C’est charmant, ruelles étroites (on comprend l’engouement des grecs pour les Smarts!), balcons, très vieilles maisons ruinées, escaliers, passages voûtés … on y déambule à loisir !
Retour à Agios Nikolaos et longue balade sur la marina.
Samedi 15 mars
Retour sur la presqu’île, à Elanou, je me balade jusqu’à l’île sauvage reliée par un petit pont qui borde le village. Il y a 3 moulins et les traces d’anciens marais salants.
A 10h, je suis à Plaka pour prendre un petit bateau et voguer 10 mn vers l’île de Spiralonga … hélas, point de barque ! Peu après, une arrive, mais attend un groupe.
Big déception ! Spiralonga mérite vraiment une visite, en plus de la forteresse vénitienne, il y a des églises et un village en ruine et aucun habitant.
Retour par la même route à Agios Nikolaos et je suis la route nationale vers Heraklion jusqu’à Malia et son site archéologique.
En Crète, tous les grands sites sont des palais minoens très anciens.
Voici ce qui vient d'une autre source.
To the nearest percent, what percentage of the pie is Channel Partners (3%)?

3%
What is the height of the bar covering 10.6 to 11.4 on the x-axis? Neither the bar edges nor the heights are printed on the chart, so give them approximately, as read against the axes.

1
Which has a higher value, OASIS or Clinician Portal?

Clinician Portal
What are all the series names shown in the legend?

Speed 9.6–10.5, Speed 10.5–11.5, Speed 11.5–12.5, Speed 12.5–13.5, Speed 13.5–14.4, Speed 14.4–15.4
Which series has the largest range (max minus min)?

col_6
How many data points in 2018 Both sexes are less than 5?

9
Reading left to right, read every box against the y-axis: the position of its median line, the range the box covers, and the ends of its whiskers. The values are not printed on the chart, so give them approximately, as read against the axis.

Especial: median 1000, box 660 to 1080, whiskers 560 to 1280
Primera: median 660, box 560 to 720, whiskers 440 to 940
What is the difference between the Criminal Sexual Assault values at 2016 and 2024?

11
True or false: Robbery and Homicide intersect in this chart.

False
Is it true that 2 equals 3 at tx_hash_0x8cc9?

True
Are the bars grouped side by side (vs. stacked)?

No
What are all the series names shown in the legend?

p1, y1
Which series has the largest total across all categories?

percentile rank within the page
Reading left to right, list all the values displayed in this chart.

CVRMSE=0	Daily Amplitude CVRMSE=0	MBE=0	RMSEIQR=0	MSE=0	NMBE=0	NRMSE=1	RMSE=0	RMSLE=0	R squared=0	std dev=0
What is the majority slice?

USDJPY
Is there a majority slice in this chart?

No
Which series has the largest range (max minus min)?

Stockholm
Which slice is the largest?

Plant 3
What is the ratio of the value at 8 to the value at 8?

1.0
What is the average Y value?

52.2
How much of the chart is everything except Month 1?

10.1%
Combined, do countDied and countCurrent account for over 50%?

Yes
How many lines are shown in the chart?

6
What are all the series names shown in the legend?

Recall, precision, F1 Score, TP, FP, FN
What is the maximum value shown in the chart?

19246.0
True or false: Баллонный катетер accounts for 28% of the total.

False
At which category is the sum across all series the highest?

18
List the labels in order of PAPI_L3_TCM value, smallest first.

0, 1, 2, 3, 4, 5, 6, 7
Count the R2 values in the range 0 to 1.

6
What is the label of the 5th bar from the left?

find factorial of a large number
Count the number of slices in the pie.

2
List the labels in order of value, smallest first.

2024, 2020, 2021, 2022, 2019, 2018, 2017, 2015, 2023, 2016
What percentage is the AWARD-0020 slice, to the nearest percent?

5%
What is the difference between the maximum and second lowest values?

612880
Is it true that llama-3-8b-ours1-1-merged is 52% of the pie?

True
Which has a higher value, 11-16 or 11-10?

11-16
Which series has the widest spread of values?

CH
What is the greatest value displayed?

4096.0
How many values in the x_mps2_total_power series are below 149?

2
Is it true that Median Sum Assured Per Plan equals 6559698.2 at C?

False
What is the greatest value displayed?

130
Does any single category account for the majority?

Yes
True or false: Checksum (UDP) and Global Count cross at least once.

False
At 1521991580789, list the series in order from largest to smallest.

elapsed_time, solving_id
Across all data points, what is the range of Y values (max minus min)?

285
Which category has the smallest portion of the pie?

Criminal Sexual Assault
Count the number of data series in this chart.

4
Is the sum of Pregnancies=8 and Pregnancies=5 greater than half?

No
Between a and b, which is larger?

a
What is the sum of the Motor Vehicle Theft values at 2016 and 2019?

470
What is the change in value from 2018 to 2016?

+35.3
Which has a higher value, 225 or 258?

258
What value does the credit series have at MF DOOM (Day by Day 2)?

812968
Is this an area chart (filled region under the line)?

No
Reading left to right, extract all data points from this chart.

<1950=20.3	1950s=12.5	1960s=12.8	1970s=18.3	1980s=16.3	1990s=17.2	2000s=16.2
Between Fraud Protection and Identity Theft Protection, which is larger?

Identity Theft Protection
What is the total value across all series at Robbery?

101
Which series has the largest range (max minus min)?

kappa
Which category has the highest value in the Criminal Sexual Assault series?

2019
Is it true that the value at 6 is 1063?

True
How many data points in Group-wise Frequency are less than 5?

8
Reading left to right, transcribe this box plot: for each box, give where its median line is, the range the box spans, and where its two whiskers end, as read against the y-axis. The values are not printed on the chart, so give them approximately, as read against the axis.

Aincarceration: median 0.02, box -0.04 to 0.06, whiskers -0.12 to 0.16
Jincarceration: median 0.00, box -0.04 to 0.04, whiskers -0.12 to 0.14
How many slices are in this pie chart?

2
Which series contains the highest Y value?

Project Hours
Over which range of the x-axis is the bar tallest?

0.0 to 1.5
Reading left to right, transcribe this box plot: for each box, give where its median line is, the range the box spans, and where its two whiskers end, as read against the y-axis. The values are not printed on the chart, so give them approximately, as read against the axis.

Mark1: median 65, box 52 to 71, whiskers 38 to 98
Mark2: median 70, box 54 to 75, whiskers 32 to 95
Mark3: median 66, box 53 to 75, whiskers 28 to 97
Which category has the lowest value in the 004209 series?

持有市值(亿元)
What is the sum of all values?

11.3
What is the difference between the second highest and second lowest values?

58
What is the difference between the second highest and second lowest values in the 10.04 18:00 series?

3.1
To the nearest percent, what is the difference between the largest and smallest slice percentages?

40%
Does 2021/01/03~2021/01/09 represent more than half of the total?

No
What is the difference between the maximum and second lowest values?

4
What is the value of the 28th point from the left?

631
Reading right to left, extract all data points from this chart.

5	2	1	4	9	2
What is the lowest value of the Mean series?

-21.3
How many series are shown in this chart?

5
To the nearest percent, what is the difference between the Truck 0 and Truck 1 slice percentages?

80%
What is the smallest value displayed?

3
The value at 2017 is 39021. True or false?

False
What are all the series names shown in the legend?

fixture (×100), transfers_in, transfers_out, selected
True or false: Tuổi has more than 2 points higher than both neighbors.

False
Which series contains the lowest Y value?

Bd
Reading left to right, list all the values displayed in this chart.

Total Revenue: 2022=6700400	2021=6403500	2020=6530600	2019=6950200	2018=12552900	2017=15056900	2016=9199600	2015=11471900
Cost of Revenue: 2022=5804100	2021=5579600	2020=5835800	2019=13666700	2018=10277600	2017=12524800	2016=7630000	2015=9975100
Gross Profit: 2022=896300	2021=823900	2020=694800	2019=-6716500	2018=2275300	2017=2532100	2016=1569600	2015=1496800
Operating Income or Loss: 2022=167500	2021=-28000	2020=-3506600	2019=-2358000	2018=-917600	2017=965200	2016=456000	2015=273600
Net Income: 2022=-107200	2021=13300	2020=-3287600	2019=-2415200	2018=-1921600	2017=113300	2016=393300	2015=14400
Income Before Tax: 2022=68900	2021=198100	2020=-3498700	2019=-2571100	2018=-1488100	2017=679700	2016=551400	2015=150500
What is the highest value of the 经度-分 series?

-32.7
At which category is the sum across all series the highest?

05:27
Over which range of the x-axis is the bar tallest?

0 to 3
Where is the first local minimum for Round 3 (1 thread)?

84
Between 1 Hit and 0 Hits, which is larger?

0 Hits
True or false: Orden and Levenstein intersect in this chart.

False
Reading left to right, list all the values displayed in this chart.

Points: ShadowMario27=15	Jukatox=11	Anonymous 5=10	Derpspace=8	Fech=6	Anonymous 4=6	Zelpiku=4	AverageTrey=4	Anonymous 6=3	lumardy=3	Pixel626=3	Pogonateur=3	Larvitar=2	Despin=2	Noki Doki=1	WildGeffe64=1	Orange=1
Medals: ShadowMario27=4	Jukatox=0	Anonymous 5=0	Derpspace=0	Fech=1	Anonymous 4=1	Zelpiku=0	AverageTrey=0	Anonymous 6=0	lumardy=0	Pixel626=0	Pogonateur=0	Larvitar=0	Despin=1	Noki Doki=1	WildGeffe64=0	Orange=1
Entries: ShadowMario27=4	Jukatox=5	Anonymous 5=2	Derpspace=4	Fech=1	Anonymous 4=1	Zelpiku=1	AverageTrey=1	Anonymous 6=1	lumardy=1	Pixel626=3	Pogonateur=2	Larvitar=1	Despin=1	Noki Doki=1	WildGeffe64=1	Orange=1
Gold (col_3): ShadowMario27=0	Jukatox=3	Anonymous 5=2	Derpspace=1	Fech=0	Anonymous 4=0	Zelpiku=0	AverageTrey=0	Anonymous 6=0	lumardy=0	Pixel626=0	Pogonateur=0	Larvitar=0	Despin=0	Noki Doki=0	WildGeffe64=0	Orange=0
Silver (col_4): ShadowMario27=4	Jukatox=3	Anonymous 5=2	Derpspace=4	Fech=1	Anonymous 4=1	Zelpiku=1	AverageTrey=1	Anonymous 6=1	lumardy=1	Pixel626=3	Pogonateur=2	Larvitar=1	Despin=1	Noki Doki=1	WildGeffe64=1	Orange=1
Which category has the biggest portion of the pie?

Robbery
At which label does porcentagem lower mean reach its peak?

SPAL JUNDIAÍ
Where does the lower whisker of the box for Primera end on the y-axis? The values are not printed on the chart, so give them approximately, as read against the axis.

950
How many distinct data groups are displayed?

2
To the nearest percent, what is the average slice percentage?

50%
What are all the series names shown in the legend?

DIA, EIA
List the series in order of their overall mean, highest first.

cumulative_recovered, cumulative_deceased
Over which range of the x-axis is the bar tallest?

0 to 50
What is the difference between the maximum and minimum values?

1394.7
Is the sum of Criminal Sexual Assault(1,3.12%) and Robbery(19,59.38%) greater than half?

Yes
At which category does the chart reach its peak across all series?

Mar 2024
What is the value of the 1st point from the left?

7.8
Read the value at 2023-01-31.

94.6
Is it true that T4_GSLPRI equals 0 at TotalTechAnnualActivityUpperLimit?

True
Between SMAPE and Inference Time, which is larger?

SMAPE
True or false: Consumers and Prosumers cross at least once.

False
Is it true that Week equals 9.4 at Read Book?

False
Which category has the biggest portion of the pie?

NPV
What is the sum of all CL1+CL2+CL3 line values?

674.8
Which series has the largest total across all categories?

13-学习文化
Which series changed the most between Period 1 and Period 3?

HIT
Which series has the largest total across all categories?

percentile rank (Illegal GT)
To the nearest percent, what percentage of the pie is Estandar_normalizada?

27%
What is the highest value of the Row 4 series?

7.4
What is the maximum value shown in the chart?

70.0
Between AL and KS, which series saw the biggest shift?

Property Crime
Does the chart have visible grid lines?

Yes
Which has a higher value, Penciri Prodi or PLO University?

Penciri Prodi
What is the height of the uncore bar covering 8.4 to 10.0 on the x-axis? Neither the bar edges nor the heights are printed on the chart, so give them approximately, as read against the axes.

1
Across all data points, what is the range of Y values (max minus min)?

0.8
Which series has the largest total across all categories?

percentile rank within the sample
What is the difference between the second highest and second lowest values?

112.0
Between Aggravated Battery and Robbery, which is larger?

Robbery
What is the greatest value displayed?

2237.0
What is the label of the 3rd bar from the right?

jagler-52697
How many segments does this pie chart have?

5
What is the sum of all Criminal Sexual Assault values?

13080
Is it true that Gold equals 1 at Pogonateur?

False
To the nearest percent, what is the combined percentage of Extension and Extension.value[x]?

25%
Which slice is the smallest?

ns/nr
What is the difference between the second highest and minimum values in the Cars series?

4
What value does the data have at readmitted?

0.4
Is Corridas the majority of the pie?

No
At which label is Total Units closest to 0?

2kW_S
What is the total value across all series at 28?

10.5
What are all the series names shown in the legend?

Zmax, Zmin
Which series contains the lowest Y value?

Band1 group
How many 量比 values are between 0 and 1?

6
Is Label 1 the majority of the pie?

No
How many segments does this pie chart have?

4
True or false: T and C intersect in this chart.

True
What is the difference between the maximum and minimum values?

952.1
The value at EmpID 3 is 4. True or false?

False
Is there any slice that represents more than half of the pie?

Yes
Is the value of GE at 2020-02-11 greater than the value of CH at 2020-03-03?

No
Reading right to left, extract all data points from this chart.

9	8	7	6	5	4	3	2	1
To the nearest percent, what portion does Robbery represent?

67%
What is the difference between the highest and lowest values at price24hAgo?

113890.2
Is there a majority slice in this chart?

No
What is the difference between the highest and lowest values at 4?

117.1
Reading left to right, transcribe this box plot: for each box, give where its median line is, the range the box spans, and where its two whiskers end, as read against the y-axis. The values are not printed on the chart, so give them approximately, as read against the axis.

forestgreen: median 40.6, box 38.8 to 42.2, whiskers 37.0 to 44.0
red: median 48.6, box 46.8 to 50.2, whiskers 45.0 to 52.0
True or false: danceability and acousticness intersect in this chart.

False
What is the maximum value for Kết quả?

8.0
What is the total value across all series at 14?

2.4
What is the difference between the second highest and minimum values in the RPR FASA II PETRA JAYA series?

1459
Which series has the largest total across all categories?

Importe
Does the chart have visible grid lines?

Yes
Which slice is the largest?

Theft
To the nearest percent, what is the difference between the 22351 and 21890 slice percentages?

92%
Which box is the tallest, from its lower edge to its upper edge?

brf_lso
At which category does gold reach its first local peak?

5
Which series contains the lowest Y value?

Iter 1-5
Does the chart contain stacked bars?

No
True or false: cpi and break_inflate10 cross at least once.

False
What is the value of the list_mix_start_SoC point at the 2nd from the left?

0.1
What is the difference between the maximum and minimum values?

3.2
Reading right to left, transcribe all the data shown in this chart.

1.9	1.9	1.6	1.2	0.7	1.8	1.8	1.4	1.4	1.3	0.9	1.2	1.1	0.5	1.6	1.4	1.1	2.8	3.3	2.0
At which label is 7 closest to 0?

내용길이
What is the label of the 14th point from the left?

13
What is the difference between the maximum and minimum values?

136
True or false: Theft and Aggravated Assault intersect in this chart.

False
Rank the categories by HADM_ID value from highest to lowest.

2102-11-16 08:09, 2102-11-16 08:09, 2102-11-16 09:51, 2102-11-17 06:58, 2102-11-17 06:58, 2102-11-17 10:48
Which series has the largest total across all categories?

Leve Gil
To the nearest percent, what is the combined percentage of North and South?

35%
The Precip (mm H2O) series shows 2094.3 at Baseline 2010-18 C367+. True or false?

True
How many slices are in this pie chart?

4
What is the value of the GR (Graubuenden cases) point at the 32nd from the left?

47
Celui de Malia, est du même type que Knossos (et que Phaestos). Il n’y a pas de reconstruction à la Evans et pour la première fois, je vois des panneaux en français. J’arrive juste après un groupe de jeunes grecs et suis toute seule à me balader ! On n’entend que les oiseaux!
Ce site a cessé d’être habité à la fin du deuxième millénaire avant J.-C. Et il n’y a eu donc aucune construction après cela. C’est un peu moins grandiose que Knossos.
Il y a les fouilles couvertes d’un très intéressant village antérieur au palais.
Je déjeune sur le parking très agréable du site et décide d’aller dans un camping près d’Heraklion. Depuis quelques jours, malgré le soleil, j’ai des problèmes de batterie. Les panneaux solaires sont peut-être très sales, embruns, poussière sur les routes en travaux ? Je veux mettre le blog à jour et comme la batterie de l’ordi est aussi très faible, il me faut un branchement. Et puis, ça me fera des vacances avant de reprendre le ferry lundi pour le continent !
Ce petit tour en Crète m’a beaucoup plu et pas seulement à cause du soleil ! L’ouest m’a enchanté, le sud aux montagnes très sauvages est beau. Je n’ai vu que très peu de camping-cars et quelques touristes sur les sites. La plupart des tavernes, hôtels, magasins sont encore fermés mais on voit que tout est centré sur le tourisme. Je n’ose imaginer la Crète l’été ...
Le lundi 17 mars, avant de quitter la Crète, un petit tour dans Heraklion avant d’embarquer sur le ferry me paraît tout à fait agréable.
La forteresse vénitienne garde le port.
Je ne peux partir sans me rendre sur la tombe de Nikos Kazantzakis qui se trouve dans un jardin d’herbes sur un bastion des remparts. Sa devise : « Je n’espère rien, je ne crains rien, je suis libre ».